Agencies can increase ventilation rates; ensure ventilation systems operate properly and provide acceptable indoor air quality for the current occupancy level; and increase outdoor air ventilation, using caution in highly polluted areas. They can also proactively manage how many people are in the space.

“With a lower occupancy level in the building, this increases the effective dilution ventilation per person,” Moss says.

“Dilution” is an important notion. The more outside air you have, the lower the concentration of the virus. If sensors indicate a CO2 buildup, “you could redirect more outside air into the building, and reduce the amount of recycled air, which is where the pathogens reside,” says Dennis Frenchman, a professor of urban design and planning at the Massachusetts Institute of Technology.

MORE FROM FEDTECH: Find out how agencies plan to disinfect technology in the office.

Frenchman pointed to examples of private companies producing maps of viral load in municipal sewers, suggesting similar visualization techniques could highlight problem areas in federal spaces.

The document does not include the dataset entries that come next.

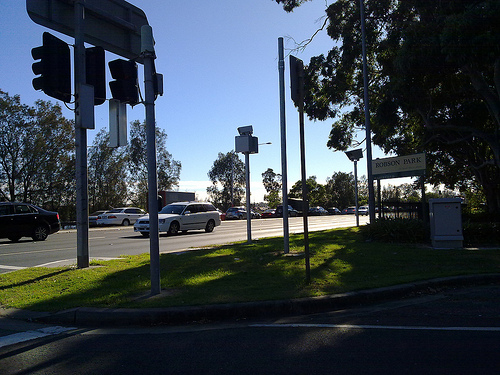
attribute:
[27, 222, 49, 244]
tire — black, round, rubber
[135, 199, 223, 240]
car — white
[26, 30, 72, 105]
light — black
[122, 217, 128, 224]
black tire — rubber, round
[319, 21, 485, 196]
tree — green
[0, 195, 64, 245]
car — black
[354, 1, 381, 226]
pole — metal, tall, silver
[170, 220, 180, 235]
tire — round, black, rubber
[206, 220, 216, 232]
tire — round, black, rubber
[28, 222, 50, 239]
tire — round, black, rubber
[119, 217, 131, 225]
tire — round, black, rubber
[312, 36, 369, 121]
leaves — green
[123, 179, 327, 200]
cloud — white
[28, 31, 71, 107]
light — black, street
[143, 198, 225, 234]
car — white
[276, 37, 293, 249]
pole — tall, silver, metal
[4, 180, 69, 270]
car — dark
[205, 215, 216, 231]
tire — rubber, round, black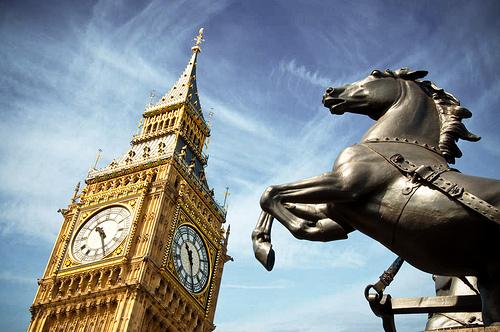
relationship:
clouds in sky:
[88, 58, 112, 69] [271, 30, 277, 33]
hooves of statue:
[253, 253, 303, 275] [317, 58, 451, 260]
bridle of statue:
[347, 113, 443, 153] [317, 58, 451, 260]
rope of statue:
[373, 275, 413, 294] [317, 58, 451, 260]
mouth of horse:
[328, 103, 349, 110] [257, 44, 486, 300]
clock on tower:
[55, 208, 118, 262] [59, 24, 205, 322]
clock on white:
[55, 208, 118, 262] [101, 206, 131, 221]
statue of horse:
[317, 58, 451, 260] [257, 44, 486, 300]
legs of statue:
[228, 171, 332, 264] [317, 58, 451, 260]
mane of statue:
[433, 104, 464, 149] [317, 58, 451, 260]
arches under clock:
[60, 278, 117, 321] [55, 208, 118, 262]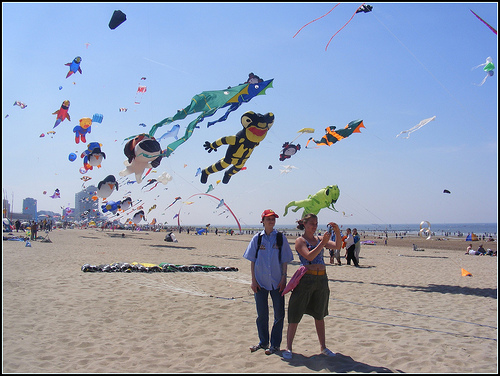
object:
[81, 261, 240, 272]
kite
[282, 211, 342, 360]
lady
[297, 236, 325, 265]
shirt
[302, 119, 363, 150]
kite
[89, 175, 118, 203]
kite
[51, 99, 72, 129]
kite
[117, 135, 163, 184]
kite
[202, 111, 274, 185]
kite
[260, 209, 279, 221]
baseball hat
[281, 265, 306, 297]
pink scarf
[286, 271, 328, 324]
green shorts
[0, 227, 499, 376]
sand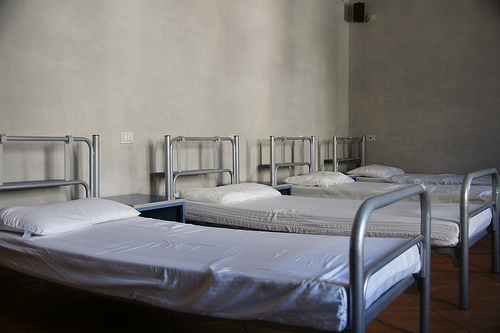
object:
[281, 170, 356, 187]
pillow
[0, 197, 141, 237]
pillow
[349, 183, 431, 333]
iron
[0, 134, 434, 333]
beds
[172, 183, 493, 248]
mattresses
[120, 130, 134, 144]
light switch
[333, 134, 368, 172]
head board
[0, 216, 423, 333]
sheets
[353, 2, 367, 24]
equipment piece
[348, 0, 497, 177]
wall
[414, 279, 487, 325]
floor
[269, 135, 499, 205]
bed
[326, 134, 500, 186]
bed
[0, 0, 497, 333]
room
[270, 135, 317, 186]
head board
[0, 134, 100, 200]
head board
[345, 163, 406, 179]
pillow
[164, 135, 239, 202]
board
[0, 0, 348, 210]
wall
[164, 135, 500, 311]
beds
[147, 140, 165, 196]
shadows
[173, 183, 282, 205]
pillow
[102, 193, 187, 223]
table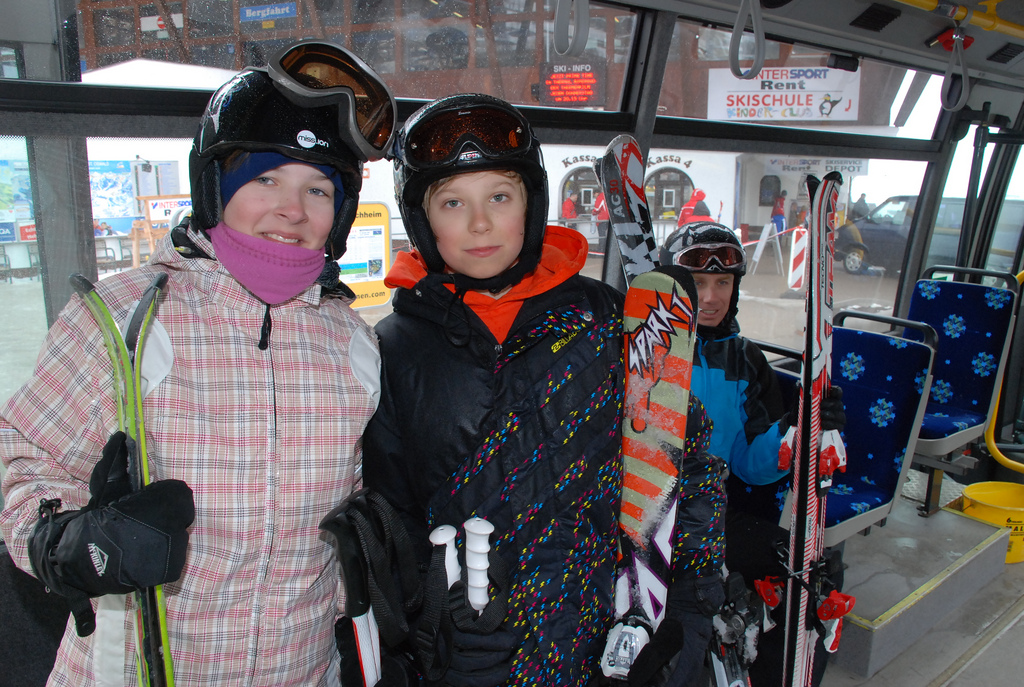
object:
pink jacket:
[0, 225, 381, 687]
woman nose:
[468, 201, 493, 235]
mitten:
[28, 431, 194, 637]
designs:
[840, 331, 928, 427]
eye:
[254, 176, 278, 185]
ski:
[617, 265, 699, 682]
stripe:
[624, 389, 686, 439]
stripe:
[624, 287, 694, 332]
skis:
[754, 171, 844, 686]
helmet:
[660, 221, 748, 332]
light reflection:
[668, 222, 730, 252]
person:
[362, 92, 730, 687]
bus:
[0, 0, 1024, 687]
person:
[660, 221, 856, 687]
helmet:
[393, 93, 548, 292]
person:
[0, 39, 400, 687]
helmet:
[187, 40, 396, 260]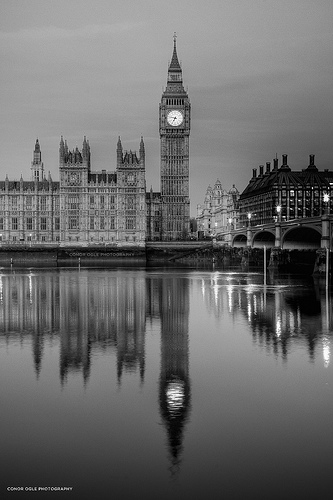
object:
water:
[1, 267, 333, 499]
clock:
[166, 109, 184, 127]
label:
[5, 484, 73, 492]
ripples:
[248, 317, 327, 364]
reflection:
[0, 268, 333, 467]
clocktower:
[159, 32, 192, 240]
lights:
[213, 221, 217, 229]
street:
[2, 241, 211, 246]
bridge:
[203, 212, 332, 251]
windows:
[314, 191, 318, 199]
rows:
[273, 185, 330, 193]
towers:
[58, 133, 66, 167]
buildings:
[58, 133, 146, 248]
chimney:
[308, 152, 315, 169]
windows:
[12, 216, 17, 231]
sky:
[0, 0, 333, 215]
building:
[195, 179, 240, 234]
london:
[1, 1, 332, 499]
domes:
[212, 179, 223, 191]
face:
[166, 109, 183, 125]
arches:
[231, 228, 248, 247]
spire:
[166, 29, 184, 72]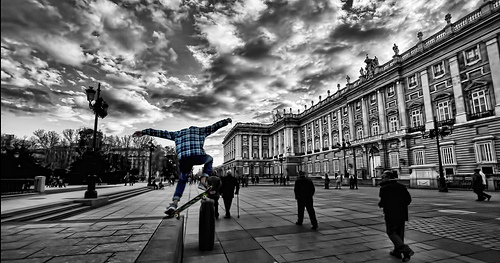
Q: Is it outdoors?
A: Yes, it is outdoors.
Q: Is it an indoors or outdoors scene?
A: It is outdoors.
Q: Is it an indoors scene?
A: No, it is outdoors.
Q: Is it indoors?
A: No, it is outdoors.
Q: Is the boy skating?
A: Yes, the boy is skating.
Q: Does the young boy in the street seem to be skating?
A: Yes, the boy is skating.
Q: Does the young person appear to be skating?
A: Yes, the boy is skating.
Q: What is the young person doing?
A: The boy is skating.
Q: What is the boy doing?
A: The boy is skating.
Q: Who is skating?
A: The boy is skating.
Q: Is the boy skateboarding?
A: No, the boy is skating.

“It’s a fine-grained mapping of the city, and you could do the same for the buildings. If the lobby and the restrooms are a problem, let’s figure out a way to manage that, or else close down certain areas of the building,” he says.

Others are looking at ways to optimize the actual air flow within the HVAC. Air systems must support a complicated matrix of factors as they labor to balance temperature and humidity.

Hongxi Yin, a professor of advanced building systems at the International Center for Energy, Environment and Sustainability at Washington University in St. Louis, suggests heat recovery, in which an agency would use precooled or preheated air to maximize the efficiency of the HVAC.

“For a federal building you would add heat recovery at the end of the HVAC system when the air exhausts and fresh air is taken in,” he says.

What Inexpensive Tech Can Make a Healthier Building?

If HVAC upgrades aren’t an option, portable air purifiers with HEPA filters could help to keep spaces hygienic, while also empowering federal employees. “Some of these have an indicator of air quality — you can actually see the air quality reading,” Jamrozik says. “That encourages people to adjust the occupant density.”

Predictive maintenance and automated building management systems offer “a way to tighten up the cycle time, so you can see the problem and react faster,” Pyke says. All of these strategies will likely require federal building managers to leverage new technologies to support predictive maintenance of HVAC systems.

“We’re at a place where federal managers have choices,” he says. “If they want situational awareness, there are a lot of ways to get to that without having to find some bespoke solutions. These things exist today in the commercial market.”